Aan de tweede indicator laat zich het slinkende vertrouwen van de bevolking in de politieke leiding afmeten. Tot september 1944 konden nabestaanden overlijdensadvertenties voor in de strijd gevallen familieleden zelf opstellen, waarvoor doorgaans twee op het oog vergelijkbare, maar wezenlijk verschillende formuleringen gebruikt werden: ‘… gevallen voor Führer, volk en vaderland’ dan wel ‘… gevallen voor volk en vaderland’. In het Frankfurter Volksblatt, de lokale editie van de Völkischer Beobachter, was de Führervermelding per eerste kwartaal 1943 van oorspronkelijk 90 tot 30 procent geslonken, in de burgerlijke Frankfurter Zeitung van 60 tot 10 procent. Waarom echter leidde dit geconstateerde afnemende vertrouwen in de Duitse leiding niet tot het massaal onthouden van steun? Waarom bleef de Weiße Rose zo geïsoleerd?

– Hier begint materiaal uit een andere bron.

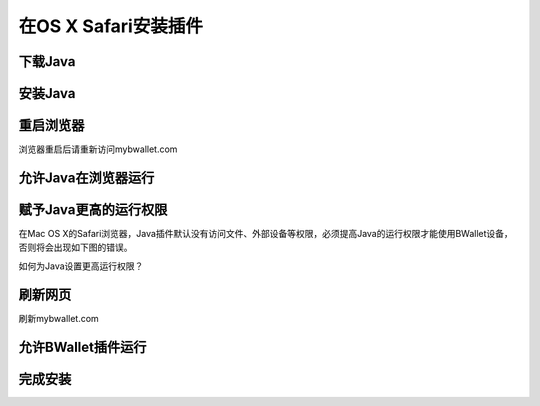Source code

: 在OS X Safari安装插件
================

下载Java
---------------------
.. image:: images/osx/safari/1.png
.. image:: images/osx/safari/2.png
.. image:: images/osx/safari/3.png

安装Java
--------------
.. raw:: html

    请阅读<a href="osx-install.html" target="_blank">在OS X安装Java</a><br/><br/>

重启浏览器
--------------
浏览器重启后请重新访问mybwallet.com

允许Java在浏览器运行
--------------
.. image:: images/osx/safari/4.png

赋予Java更高的运行权限
--------------
在Mac OS X的Safari浏览器，Java插件默认没有访问文件、外部设备等权限，必须提高Java的运行权限才能使用BWallet设备，否则将会出现如下图的错误。

.. image:: images/osx/safari/5.png
如何为Java设置更高运行权限？

.. image:: images/osx/safari/6.png
.. image:: images/osx/safari/7.png
.. image:: images/osx/safari/8.png
.. image:: images/osx/safari/9.png
.. image:: images/osx/safari/10.png
.. image:: images/osx/safari/11.png

刷新网页
--------------
刷新mybwallet.com

允许BWallet插件运行
--------------
.. image:: images/osx/safari/12.png

完成安装
--------------
.. image:: images/osx/safari/13.png
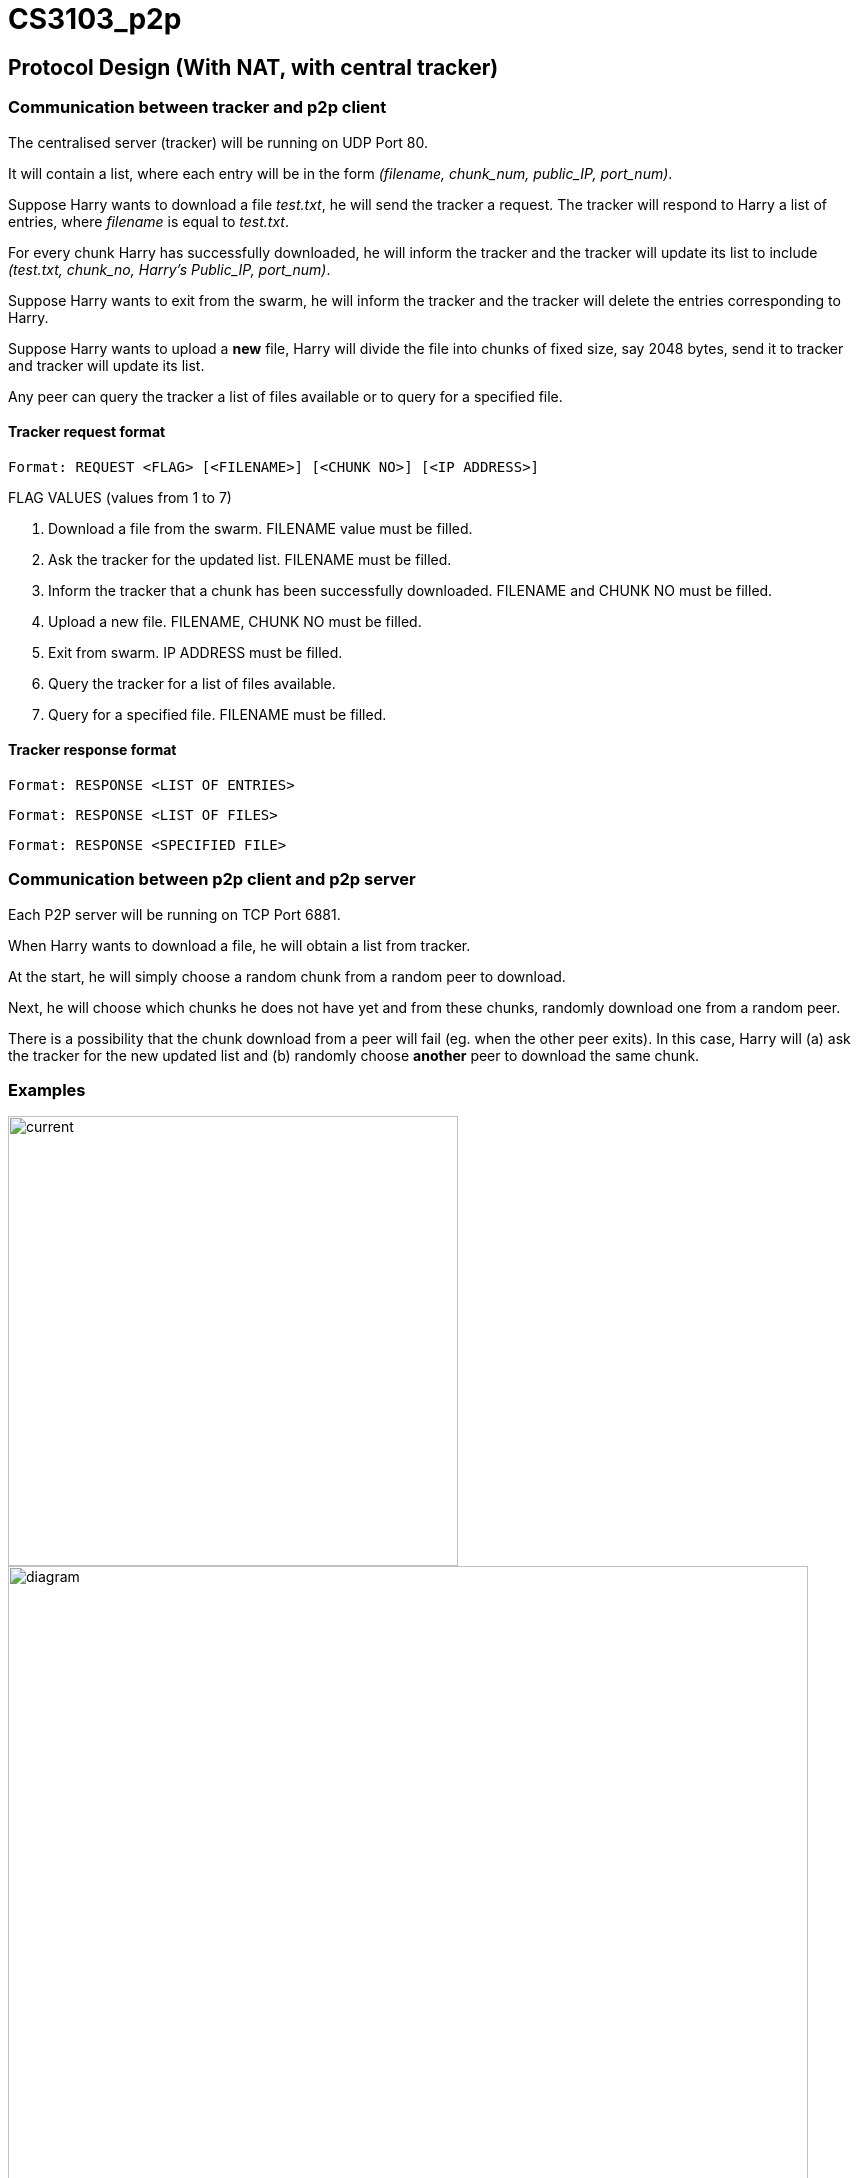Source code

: = CS3103_p2p

== Protocol Design (With NAT, with central tracker)

=== Communication between tracker and p2p client

The centralised server (tracker) will be running on UDP Port 80.

It will contain a list, where each entry will be in the form _(filename, chunk_num, public_IP, port_num)_.

Suppose Harry wants to download a file _test.txt_, he will send the tracker a request. The tracker will respond to Harry a list of entries, where _filename_ is equal
to _test.txt_.

For every chunk Harry has successfully downloaded, he will inform the tracker and the tracker will
update its list to include _(test.txt, chunk_no, Harry's Public_IP, port_num)_.

Suppose Harry wants to exit from the swarm, he will inform the tracker and the tracker will delete the entries corresponding
to Harry.

Suppose Harry wants to upload a *new* file, Harry will divide the file
into chunks of fixed size, say 2048 bytes, send it to tracker and tracker will update its list.

Any peer can query the tracker a list of files available or to query for a specified file.

==== Tracker request format

----
Format: REQUEST <FLAG> [<FILENAME>] [<CHUNK NO>] [<IP ADDRESS>]
----

FLAG VALUES (values from 1 to 7)

. Download a file from the swarm. FILENAME value must be filled.
. Ask the tracker for the updated list. FILENAME must be filled.
. Inform the tracker that a chunk has been successfully downloaded. FILENAME and CHUNK NO must be filled.
. Upload a new file. FILENAME, CHUNK NO must be filled.
. Exit from swarm. IP ADDRESS must be filled.
. Query the tracker for a list of files available.
. Query for a specified file. FILENAME must be filled.

==== Tracker response format

----
Format: RESPONSE <LIST OF ENTRIES>
----

----
Format: RESPONSE <LIST OF FILES>
----

----
Format: RESPONSE <SPECIFIED FILE>
----

=== Communication between p2p client and p2p server

Each P2P server will be running on TCP Port 6881.

When Harry wants to download a file, he will obtain a list from tracker.

At the start, he will simply choose a random chunk from a random peer to download.

Next, he will choose which chunks he does not have yet and from these chunks, randomly download one from a random peer.

There is a possibility that the chunk download from a peer will fail (eg. when the other peer exits). In this case, Harry
will (a) ask the tracker for the new updated list and (b) randomly choose **another** peer to download the same chunk.

=== Examples
image::image/current.png[width="450"]
image::image/diagram.png[width="800"]

== P2P STUN server implementation due to Non-Symmetric NAT

For P2P connection behind a non-symmetric NAT to take place, the P2P client and server will require each others Public IP and Port assigned by the NAT. The peers will be required to get their Public IP and port via a STUN server.

The P2P peer will send a request from port 6881 to any Public STUN (RFC5389) server requesting for their public IP addresse and Port numbers.

=== Getting Public IP and Port number

The P2P will contact the STUN server in the following scenarios:

==== Download and Upload of file

When the P2P wants to download and upload a file, the P2P will send a request to the STUN server for its Public IP and Port number after that it will proceed to download and upload the file and update the tracker.

==== Periodically check Public IP and Port number
P2P server will periodically send a request to STUN server at a 10 second interval to get its Public IP and Port Number. If the recieved Public IP and Port number is different from the previously requested and saved Public IP and Port number, it will update the tracker by sending its new public IP and Port Number.

==== Example
image::https://i.imgur.com/xnZcM9e.png[STUN implement]

== Storage Chunking

We will use a 10 byte header for each chunk to differentiate the chunks when reading and writing chunks into storage.

Bytes of header:

0-3 - Chunk Number

4-7 - Chunk Content Size

8 - Final Chunk Flag. True for final chunk

9 - Unassigned

The extensions of the file will differentiate a partially downloaded file from a fully downloaded file.

==== Example

image::https://i.imgur.com/vdLktHr.png[Storage implement]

Nadat Sophie Scholl, Hans Scholl en Christoph Probst als eersten op 18 en 20 januari opgepakt waren, velden de rechters van het Volksgerechtshof reeds op 22 februari, de daaropvolgende maandag, de doodvonnissen in de rechtszaal van het Paleis van Justitie in München. De schriftelijke motivering luidde: In hun oproep ‘aan alle Duitsers’, die de beklaagden openlijk bekend hadden, voorspelden zij ‘de nederlaag van Duitsland in de oorlog’, ze maakten propaganda voor de ‘bevrijdingsoorlog tegen het “nationaalsocialistische Untermenschentum”’ en formuleerden ‘eisen in de zin van formele liberale democratie’. Voorzittend rechter Roland Freisler verweet de 23-jarige beklaagde Probst, destijds al vader van drie kleine kinderen, dat hij ‘de Führer als militaire flessentrekker beschimpt’ had en voorts ‘een apolitiek mens, dus überhaupt geen man’ was. Zo staat het letterlijk in het vonnis te lezen. (Tussen haakjes: ik behoor tot de generatie van de achtenzestigers. Mag ik mijn toenmalige geestverwanten er aldus aan herinneren wie – lang voor 1968 – de trias politica [machtenscheiding] en rechtsstaat als ‘liberale formele democratie’ verachtte en de ‘politieke mens’ als waarde op zich ophemelde.)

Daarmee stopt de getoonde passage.